Several recent studies have raised questions about the value of prostate cancer screening.
The controversy arises from the fact that doctors are now finding cancers in earlier stages. Some of these are low-volume, low-grade cancers that may not cause any problems. A single screening result does not provide enough information to inform a treatment decision.
“The problem is that there is currently no way to tell which cancers will cause a problem and which ones won’t,” says Dr. Stephen E. Strup, chief of urology at the University of Kentucky College of Medicine.

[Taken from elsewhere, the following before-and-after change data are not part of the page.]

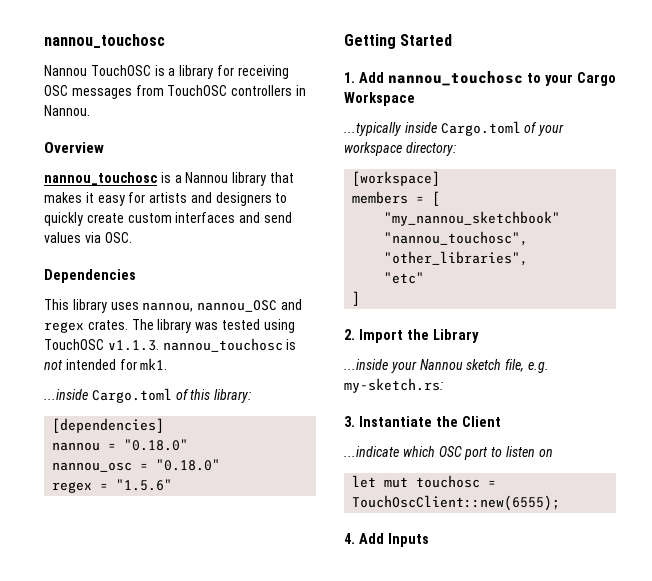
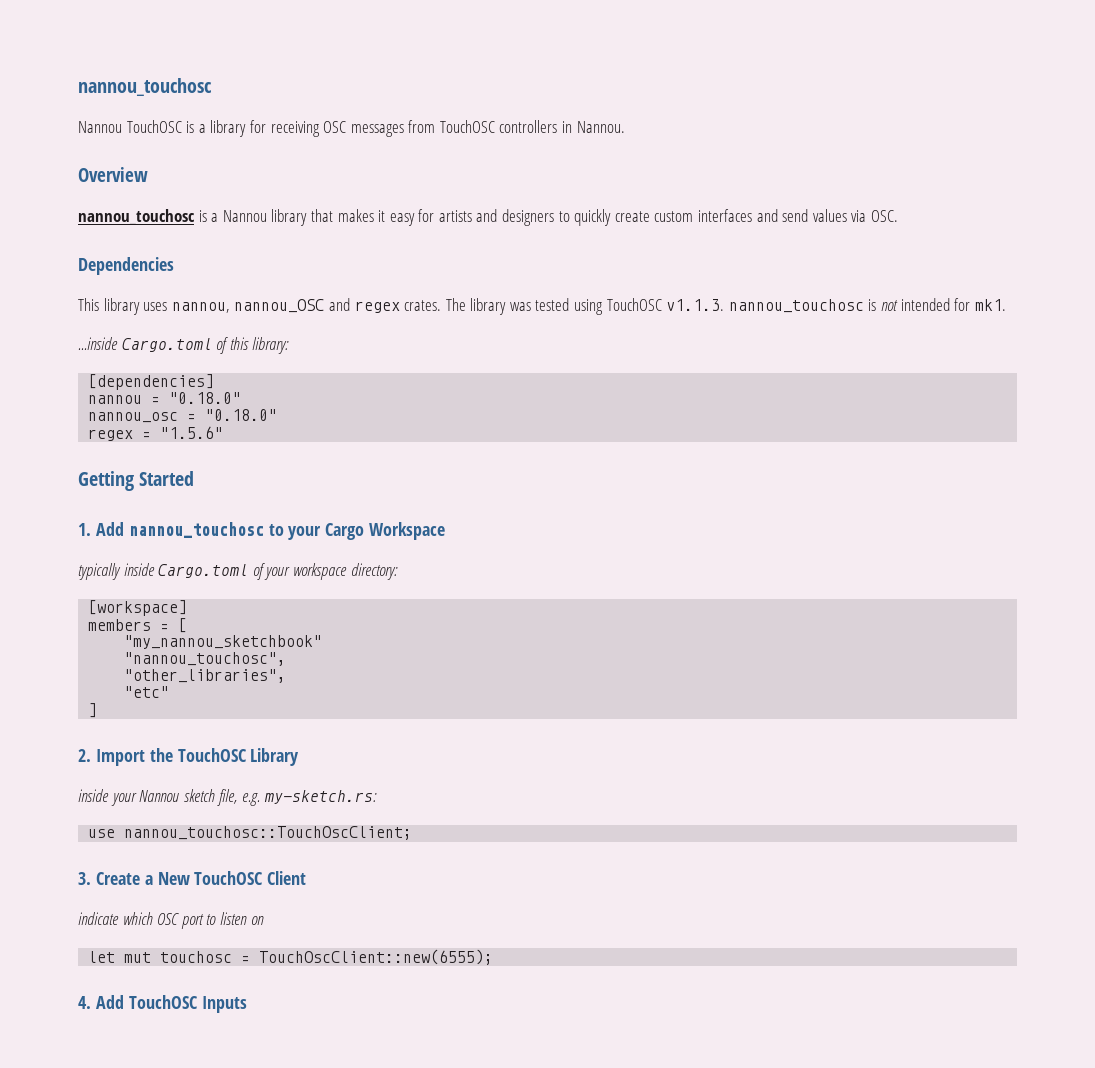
[344,122,401,136] ...typically -> [78,563,121,580] typically
(429, 334) none -> [177,748,246,762] TouchOSC
[344,359,388,370] ...inside -> [78,789,109,802] inside
(443, 385) none -> [88,826,413,840] // use nannou_touchosc::TouchOscClient;
[358,416,458,427] Instantiate the -> [95,871,263,885] Create a New TouchOSC
[344,446,399,457] ...indicate -> [78,912,119,925] indicate
(384, 538) none -> [128,995,197,1009] TouchOSC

The current method of screening for prostate cancer uses a blood test that measures levels of a protein called prostate specific antigen, or PSA. Since the PSA test was introduced in 1986, an additional 1 million men have been diagnosed with and treated for prostate cancer.
Some studies have confirmed that “active observation” for appropriate low-risk cancers is safe, so not every positive finding warrants aggressive treatment, Strup says. However, between 20 percent and 30 percent of men who choose to “watch and wait” will eventually go on for treatment of cancer.
“Over the years, we’ve used the PSA test differently,” Strup says. “At first we relied on absolute numbers for the level of PSA, but it’s hard to fit one number to everyone. More recently, we’ve used the PSA as an individual test, for a baseline, similar to what’s done in mammogram screenings.
“With follow-up screenings, we watch what happens to the level. If it’s a flat curve, we know the individual’s risk for cancer is lower. If it’s a steeper curve, there is more cause for concern.”
Strup recommends men get a baseline PSA screening at age 40. After that, if everything is normal, he recommends annual PSA screenings. If results continue to be normal, testing frequency can be adjusted over time.